Data segment: Begin

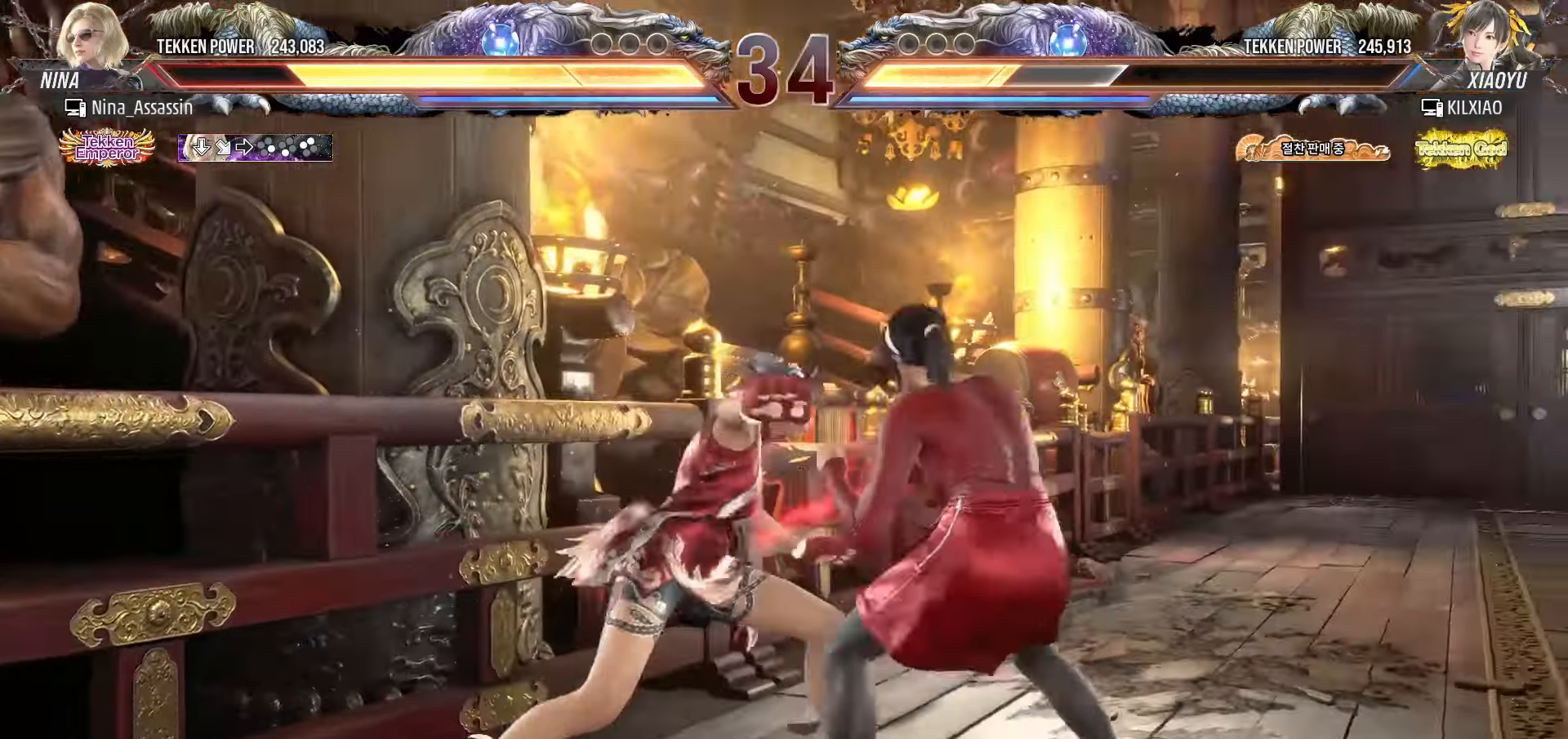
{"buttons": [], "left_stick": "center", "events": [[17, "left_stick", "right"], [83, "left_stick", "center"], [150, "left_stick", "down-left"], [383, "left_stick", "center"]]}
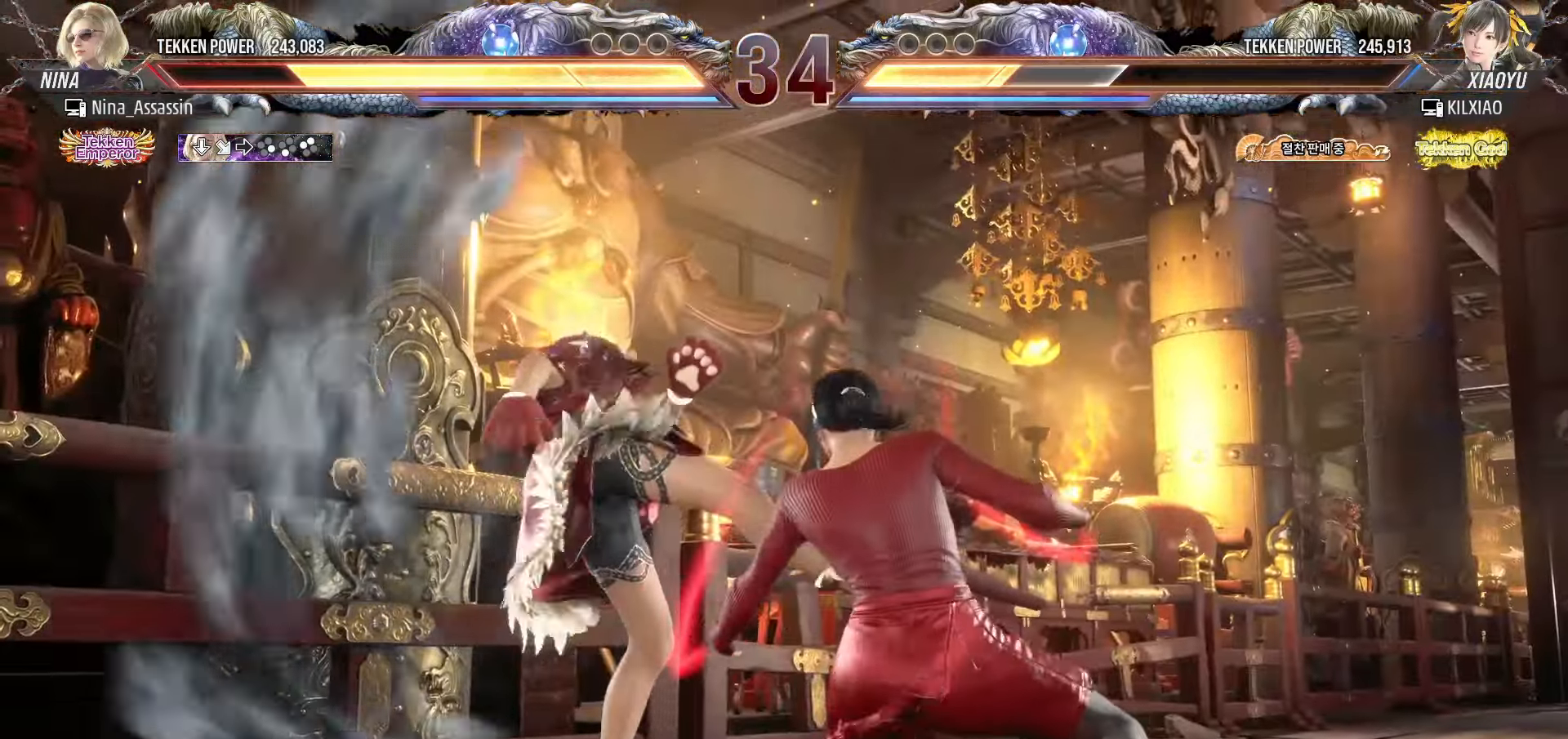
{"buttons": ["CROSS"], "left_stick": "down-left", "events": [[383, "left_stick", "down-left"], [433, "CROSS", "down"]]}
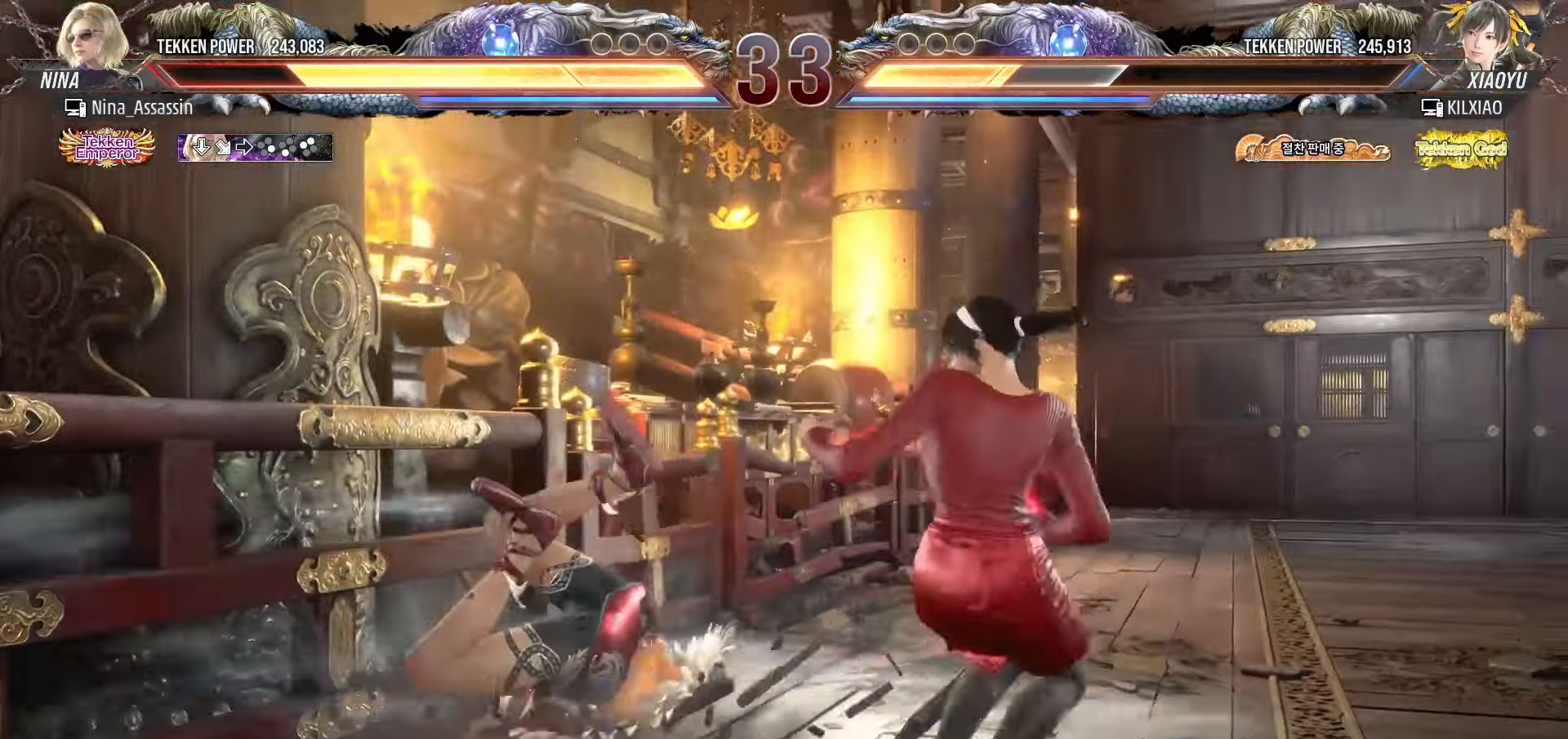
{"buttons": [], "left_stick": "center", "events": [[17, "CROSS", "up"], [33, "left_stick", "center"], [50, "TRIANGLE", "down"], [117, "TRIANGLE", "up"]]}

Data segment: End

### Task requirements
In the copy, include no pictures, but repeat the listing exactly.

### Result
{"buttons": [], "left_stick": "center", "events": [[17, "left_stick", "right"], [83, "left_stick", "center"], [150, "left_stick", "down-left"], [383, "left_stick", "center"]]}
{"buttons": ["CROSS"], "left_stick": "down-left", "events": [[383, "left_stick", "down-left"], [433, "CROSS", "down"]]}
{"buttons": [], "left_stick": "center", "events": [[17, "CROSS", "up"], [33, "left_stick", "center"], [50, "TRIANGLE", "down"], [117, "TRIANGLE", "up"]]}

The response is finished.